There’s still a chance that Saturday’s storm could be less impressive than expected. It is being powered by a “cut-off low,” which is so notoriously difficult to forecast that it’s referred to as “weatherman’s woe.” Because the low-pressure system powering the storm is not pushed along by the jet stream, “it will just spin around like a top and go where it pleases — very difficult to predict,” Kittell said.
Still, Kittell said, most of the more than 100 different computer forecast projections suggest moderate to heavy rain. In the most likely scenario, downtown L.A. will receive 2.62 inches of rain between late Thursday and Sunday, which would cause flooding on roadways and minor, shallow debris flows.

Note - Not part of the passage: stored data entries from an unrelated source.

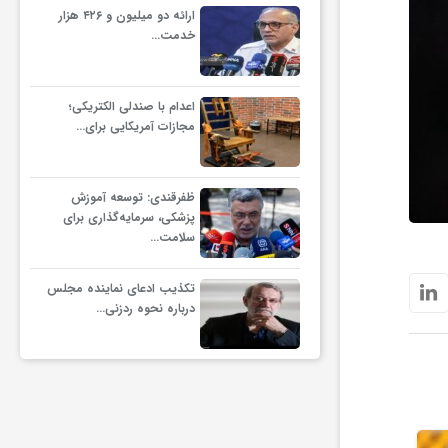
ارائه دو میلیون و ۴۲۶ هزار
خدمت…
اعدام با صندلی الکتریکی؛
مجازات آمریکایی برای…
ظفرقندی: توسعه آموزش
پزشکی، سرمایه‌گذاری برای
سلامت…
تکذیب ادعای نماینده مجلس
درباره نحوه ردزنی…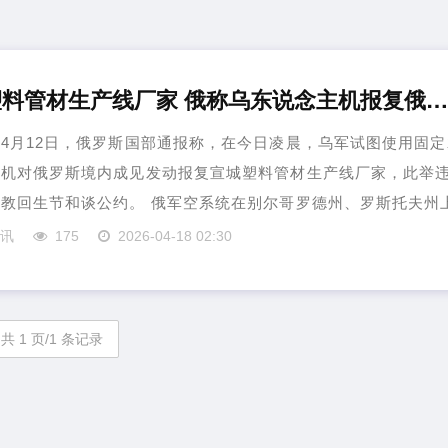
宣城塑料管材生产线厂家 俄称乌东说念主机报复俄境内成见 违背回生节和谈公
4月12日，俄罗斯国部通报称，在今日凌晨，乌军试图使用固定
主机对俄罗斯境内成见发动报复宣城塑料管材生产线厂家，此举
教回生节和谈公约。 俄军空系统在别尔哥罗德州、罗斯托夫州
资讯
175
2026-04-18 02:30
共 1 页/1 条记录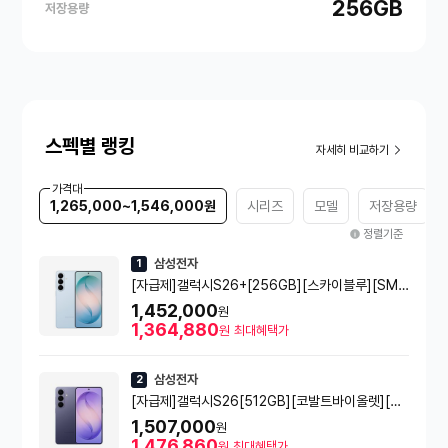
256GB
저장용량
스펙별 랭킹
자세히 비교하기
가격대
1,265,000~1,546,000원
시리즈
모델
저장용량
정렬기준
삼성전자
1
[자급제]갤럭시S26+[256GB][스카이블루][SM-
S947N]
1,452,000
원
1,364,880
원
최대혜택가
삼성전자
2
[자급제]갤럭시S26[512GB][코발트바이올렛][S
M-S942N]
1,507,000
원
1,476,860
원
최대혜택가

Getting that 2.62 inches of rain through the weekend would vault this month into the category of wettest November since 1985, Kittell said. Downtown L.A. would need to exceed 2.43 inches of rain in November to break that 40-year-old record.

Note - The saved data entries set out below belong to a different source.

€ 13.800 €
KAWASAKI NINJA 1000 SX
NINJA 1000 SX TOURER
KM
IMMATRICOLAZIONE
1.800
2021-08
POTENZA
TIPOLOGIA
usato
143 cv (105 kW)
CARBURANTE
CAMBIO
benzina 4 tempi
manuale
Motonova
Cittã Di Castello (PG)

There’s a 30% chance of a worst-case scenario where downtown L.A. receives 4.81 inches of rain, producing mudflows and debris flows. With debris flows, the fast-moving landslides pour down hillsides and pick up not just mud but other debris that can move cars and crash into homes with deadly force. A total of 4.81 inches of rain would be one-third of downtown’s annual rainfall.
Both mudflows and debris flows can be triggered with rain falling at a rate as low as half an inch per hour. But it depends on the burn scar, Kittell said. It would take rain falling at twice that rate — an inch per hour — to trigger flows in some burn scars, he said.

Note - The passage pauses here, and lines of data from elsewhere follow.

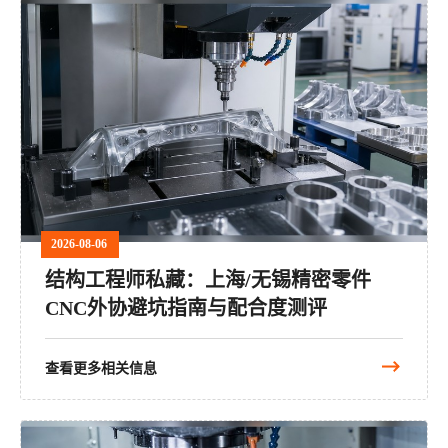
2026-08-06
结构工程师私藏：上海/无锡精密零件
CNC外协避坑指南与配合度测评
查看更多相关信息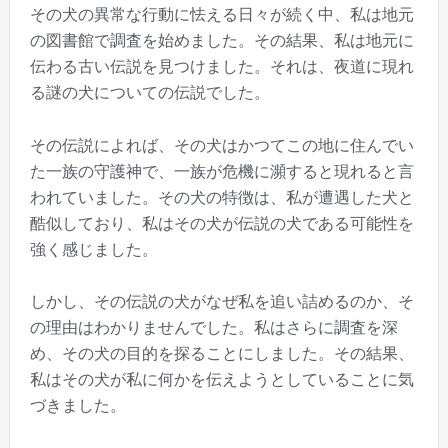
その犬の異常な行動に怯える日々が続く中、私は地元
の図書館で調査を始めました。その結果、私は地元に
伝わる古い伝説を見つけました。それは、夜道に現れ
る謎の犬についての伝説でした。
その伝説によれば、その犬はかつてこの地に住んでい
た一族の守護神で、一族が危機に瀕すると現れると言
われていました。その犬の特徴は、私が遭遇した犬と
酷似しており、私はその犬が伝説の犬である可能性を
強く感じました。
しかし、その伝説の犬がなぜ私を追い詰めるのか、そ
の理由はわかりませんでした。私はさらに調査を深
め、その犬の目的を探ることにしました。その結果、
私はその犬が私に何かを伝えようとしていることに気
づきました。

The National Weather Service office in Oxnard said that on Saturday there’s about a 70% chance that the Eaton and Palisades fire burn scars will see rain fall at a rate of 0.5 inches or more per hour. There’s a 38% chance of a rainfall rate of 1 inch or more per hour in those areas.
Rain is expected to start falling by Friday morning in Los Angeles, Orange, Riverside, San Bernardino and San Diego counties. Precipitation was forecast to begin Thursday in Ventura, Santa Barbara and San Luis Obispo counties.
The heaviest rain for Southern California is expected late Friday into Saturday.
Although tornadoes aren’t usually associated with California, they do happen. For the most part, “they’re weak, they’re brief, and usually don’t cause a whole lot of issues,” Kittell said. “But we do get quite a few of them.” Sometimes they form on land, or they begin as waterspouts — a tornado over the ocean — and move onto land.
“They are not like the kind that you typically hear about in the Midwest that last for 15, 30 minutes, or even an hour or two, and are a mile or two wide and cause destructive damage,” Kittell said. “We just don’t have the environment for that,” yet they still pose a threat.
A tornado lasting for five minutes touched down in Santa Cruz County last December, injuring three people, downing trees and power poles, stripping trees of branches, overturning vehicles and damaging street signs.
This weekend’s atmospheric-river-powered storm created a long band of rainfall that on Thursday was stretching across the Pacific Ocean to San Francisco. It was set to move south and east as it headed to Southern California.
The storm downed trees in the San Francisco Bay Area on Thursday and flooded low-lying streets. A tree split and fell in San Francisco’s Western Addition neighborhood, crashing onto a vehicle, local news outlets reported. A tree also fell on a fence in Santa Rosa. Rising waters inundated a section of roadway just west of the Charles M. Schulz-Sonoma County Airport, firefighters said.
Solo vehicle crashes were reported on Highway 1 in Santa Cruz County, the California Highway Patrol said. A pickup truck overturned along Highway 152 between Watsonville and Gilroy, and all lanes of Highway 17 connecting Santa Cruz and San Jose were shut down for some time Thursday night following a crash involving a CHP cruiser; a CHP officer sustained minor injuries.